Records excerpted from a collection
■ ■ ■ ■ ■ ■ ■
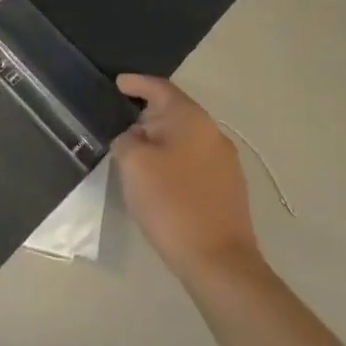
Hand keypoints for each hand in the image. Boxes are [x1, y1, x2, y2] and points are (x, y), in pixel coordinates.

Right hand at [112, 75, 259, 282]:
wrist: (219, 262)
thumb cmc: (172, 204)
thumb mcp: (134, 164)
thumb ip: (126, 140)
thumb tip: (133, 138)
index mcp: (192, 119)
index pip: (160, 87)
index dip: (136, 83)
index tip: (117, 84)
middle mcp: (213, 132)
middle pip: (174, 111)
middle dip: (146, 115)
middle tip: (119, 124)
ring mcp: (225, 162)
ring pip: (184, 138)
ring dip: (160, 141)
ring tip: (135, 153)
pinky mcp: (228, 188)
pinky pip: (194, 160)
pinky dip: (173, 160)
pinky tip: (159, 179)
■ ■ ■ ■ ■ ■ ■
### What the task asks
Set down again, word for word, the stretch of records from the line with "index mcp: (192, 119)" to the line with "ring dip: (160, 141)", both of those lines included.

### Solution to this problem
index mcp: (192, 119)
index pip: (160, 87)
index dip: (136, 83)
index tip: (117, 84)
middle mcp: (213, 132)
middle pip: (174, 111)
middle dip: (146, 115)
middle tip: (119, 124)
ring mcp: (225, 162)
ring pip: (184, 138)
ring dip: (160, 141)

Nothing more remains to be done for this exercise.